The servers are used as storage servers for video surveillance. So the main task for the servers is to run a samba (smbd) share.
There is also a mdadm software raid configured (4 disks; raid5) with ext4 filesystem.
Some of the servers are crashing randomly. The system becomes totaly unresponsive after the crash and only a hard reset can bring the server back to normal. The screen freezes and the keyboard is not working. Also all network services stop working.
We migrated one of our customers servers to ubuntu server 16.04 with no luck. Still the same error.
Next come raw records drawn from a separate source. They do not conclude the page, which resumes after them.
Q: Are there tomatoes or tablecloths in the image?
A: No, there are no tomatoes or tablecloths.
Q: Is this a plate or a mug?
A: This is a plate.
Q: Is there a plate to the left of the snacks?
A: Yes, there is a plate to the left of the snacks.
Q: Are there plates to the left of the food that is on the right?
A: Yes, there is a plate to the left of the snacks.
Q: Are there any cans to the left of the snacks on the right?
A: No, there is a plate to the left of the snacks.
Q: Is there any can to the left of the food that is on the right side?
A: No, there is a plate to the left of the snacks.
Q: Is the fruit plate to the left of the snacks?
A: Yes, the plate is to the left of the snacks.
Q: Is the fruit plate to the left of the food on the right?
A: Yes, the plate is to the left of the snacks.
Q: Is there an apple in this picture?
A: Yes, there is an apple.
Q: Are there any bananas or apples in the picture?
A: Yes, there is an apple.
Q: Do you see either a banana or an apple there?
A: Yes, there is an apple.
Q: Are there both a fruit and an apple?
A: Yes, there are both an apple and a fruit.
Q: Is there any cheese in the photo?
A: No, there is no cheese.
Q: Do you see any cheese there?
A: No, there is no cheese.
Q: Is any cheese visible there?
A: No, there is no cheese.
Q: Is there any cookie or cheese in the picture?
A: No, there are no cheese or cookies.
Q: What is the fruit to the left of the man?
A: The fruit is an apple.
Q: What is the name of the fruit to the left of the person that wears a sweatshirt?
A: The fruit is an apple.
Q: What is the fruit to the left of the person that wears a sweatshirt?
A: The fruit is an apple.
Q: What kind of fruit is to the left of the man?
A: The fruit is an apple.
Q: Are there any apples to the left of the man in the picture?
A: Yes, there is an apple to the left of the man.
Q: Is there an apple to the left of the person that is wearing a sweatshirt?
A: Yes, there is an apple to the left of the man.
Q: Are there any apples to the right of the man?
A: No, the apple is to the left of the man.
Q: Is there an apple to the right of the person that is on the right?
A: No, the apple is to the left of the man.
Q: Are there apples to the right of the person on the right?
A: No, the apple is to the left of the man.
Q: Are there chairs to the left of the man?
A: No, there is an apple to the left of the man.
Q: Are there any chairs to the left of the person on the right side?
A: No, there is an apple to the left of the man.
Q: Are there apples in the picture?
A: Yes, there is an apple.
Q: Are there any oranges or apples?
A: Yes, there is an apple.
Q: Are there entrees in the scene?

The ubuntu 16 installation stops working after one kernel oops:
Code:
Aug 2 10:03:16 kernel: [86744.272395] BUG: unable to handle kernel paging request at 00000000746500f0
Aug 2 10:03:16 kernel: [86744.272470] IP: [<ffffffff81260648>] __posix_lock_file+0x108/0x710
Aug 2 10:03:16 kernel: [86744.272530] PGD 0
Aug 2 10:03:16 kernel: [86744.272551] Oops: 0000 [#1] SMP
The ubuntu 14 installation has the same kernel oops (different trace) followed by the following crash:
Code:
Aug 3 16:35:50 kernel: [29663.689228] WARNING: CPU: 1 PID: 28296 at /build/linux-glt4zk/linux-3.13.0/kernel/watchdog.c:245 watchdog_overflow_callback+0x9c/0xd0()
Aug 3 16:35:50 kernel: [29663.691465] Watchdog detected hard LOCKUP on cpu 1
The kernel logs are attached.
The is the hardware setup:
MB: Supermicro X10SBA (onboard intel celeron j1900)
RAM: Kingston 4GB KVR16LS11/4 (2x)
OS drive: 30GB mSATA Kingston
HDDs: WD Enterprise (on 14.04) x4 / WD Purple (on 16.04) x4
The drives are connected via mini sas backplane.
Any idea how to find out what the problem is?